(Saved data entries)

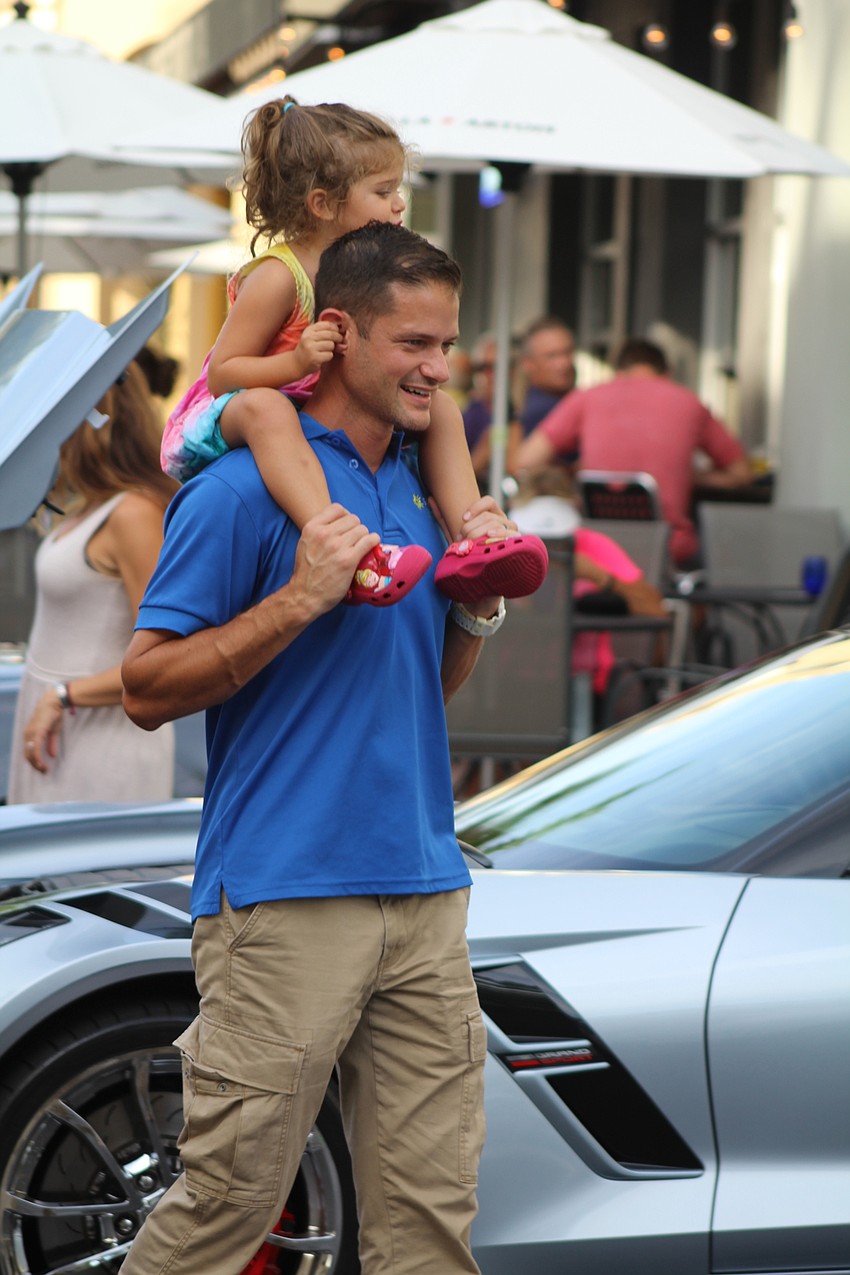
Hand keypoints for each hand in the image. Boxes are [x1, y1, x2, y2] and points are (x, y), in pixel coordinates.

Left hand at [22, 689, 63, 772]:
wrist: (54, 702)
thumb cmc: (53, 715)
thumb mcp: (53, 732)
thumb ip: (51, 744)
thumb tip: (52, 756)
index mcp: (30, 734)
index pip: (28, 752)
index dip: (34, 761)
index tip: (43, 768)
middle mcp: (27, 735)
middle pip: (27, 755)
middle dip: (35, 765)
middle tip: (44, 772)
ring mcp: (31, 733)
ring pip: (30, 753)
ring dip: (36, 763)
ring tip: (44, 769)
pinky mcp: (36, 732)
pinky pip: (35, 748)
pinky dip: (38, 757)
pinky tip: (42, 763)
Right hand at [288, 504, 378, 617]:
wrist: (305, 595)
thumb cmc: (306, 572)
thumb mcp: (305, 544)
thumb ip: (318, 532)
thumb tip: (338, 526)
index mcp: (312, 528)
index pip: (337, 508)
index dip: (345, 517)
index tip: (347, 527)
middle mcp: (324, 534)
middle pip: (353, 519)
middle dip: (356, 529)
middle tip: (355, 541)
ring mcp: (337, 546)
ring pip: (362, 529)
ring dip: (365, 536)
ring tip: (362, 546)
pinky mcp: (349, 559)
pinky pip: (369, 540)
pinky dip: (373, 541)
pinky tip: (372, 546)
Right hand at [295, 321, 341, 374]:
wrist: (296, 363)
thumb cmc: (308, 349)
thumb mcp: (312, 336)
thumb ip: (324, 331)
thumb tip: (343, 332)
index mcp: (309, 330)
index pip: (327, 324)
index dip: (336, 328)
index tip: (338, 332)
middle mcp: (309, 337)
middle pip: (331, 334)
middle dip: (338, 338)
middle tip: (339, 341)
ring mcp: (311, 348)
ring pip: (331, 345)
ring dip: (332, 349)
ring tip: (326, 350)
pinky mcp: (315, 358)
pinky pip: (329, 355)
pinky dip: (329, 356)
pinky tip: (323, 357)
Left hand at [428, 496, 504, 620]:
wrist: (482, 585)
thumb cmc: (470, 557)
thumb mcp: (456, 537)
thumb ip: (444, 519)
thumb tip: (430, 498)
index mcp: (493, 518)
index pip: (489, 502)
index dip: (476, 507)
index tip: (463, 518)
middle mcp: (506, 524)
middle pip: (489, 516)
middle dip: (472, 527)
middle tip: (462, 541)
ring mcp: (513, 535)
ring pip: (497, 524)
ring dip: (481, 532)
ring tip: (473, 544)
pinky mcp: (518, 546)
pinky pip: (511, 535)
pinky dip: (499, 535)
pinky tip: (489, 539)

■ **WHAT THE EXERCISE ASKS**
Look through the entries and return each line that has the word "hand" in it.

■ **PROBLEM SOLUTION**
Hand keypoints for each hand in the image. Boxes are [x1, y1, x2, y2] and points are (x, y), in pixel coordinates.
Left hand at [22, 689, 63, 772]:
Right hand at [288, 504, 378, 617]:
Right hand at [295, 321, 341, 374]:
Left hand at [428, 496, 504, 620]:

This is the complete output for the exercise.